▸ What the exercise asks: After locating the line that contains "Кофейный_напиток_с_молоком: 79 -> 140" in the data below, set down exactly that line and each one after it through the line that contains "Хлеб_ржано-пшеничный: 45 -> 140", and nothing more.

▸ Provided data:
^^^^
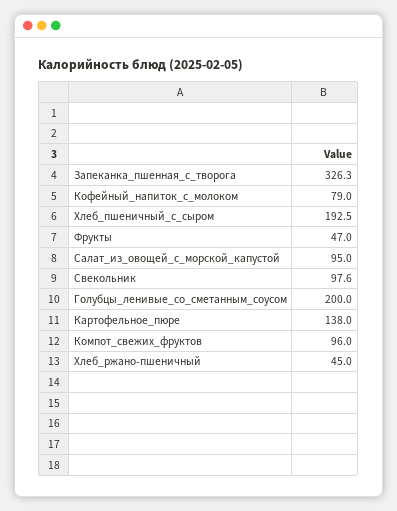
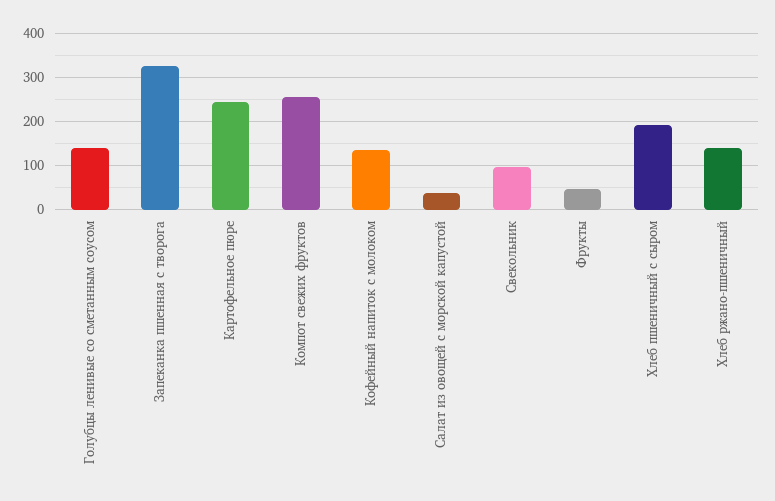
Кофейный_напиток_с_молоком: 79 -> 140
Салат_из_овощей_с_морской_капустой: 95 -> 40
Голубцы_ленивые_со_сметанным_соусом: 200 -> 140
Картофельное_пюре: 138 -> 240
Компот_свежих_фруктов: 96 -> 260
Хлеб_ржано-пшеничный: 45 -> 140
^^^^
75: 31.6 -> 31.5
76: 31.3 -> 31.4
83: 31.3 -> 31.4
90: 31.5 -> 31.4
^^^^
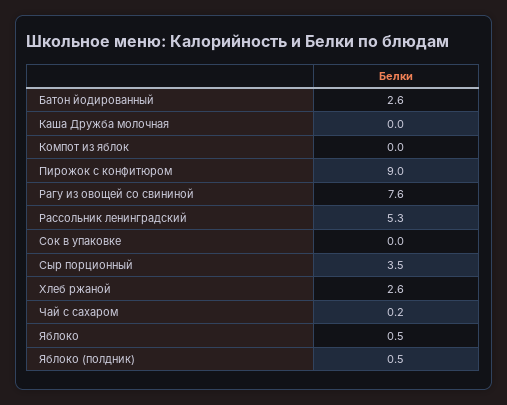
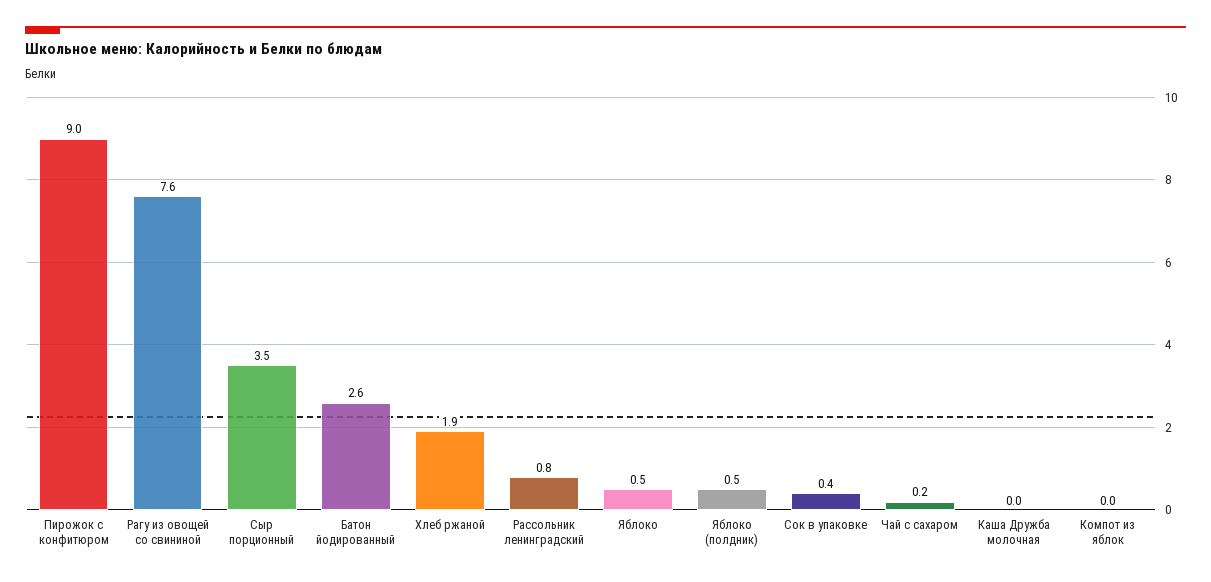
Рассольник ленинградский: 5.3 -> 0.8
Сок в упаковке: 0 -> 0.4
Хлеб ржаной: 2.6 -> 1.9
^^^^
▸ Written answer:
Кофейный_напиток_с_молоком: 79 -> 140
Салат_из_овощей_с_морской_капустой: 95 -> 40
Голубцы_ленивые_со_сметанным_соусом: 200 -> 140
Картофельное_пюре: 138 -> 240
Компот_свежих_фруктов: 96 -> 260
Хлеб_ржано-пшеничный: 45 -> 140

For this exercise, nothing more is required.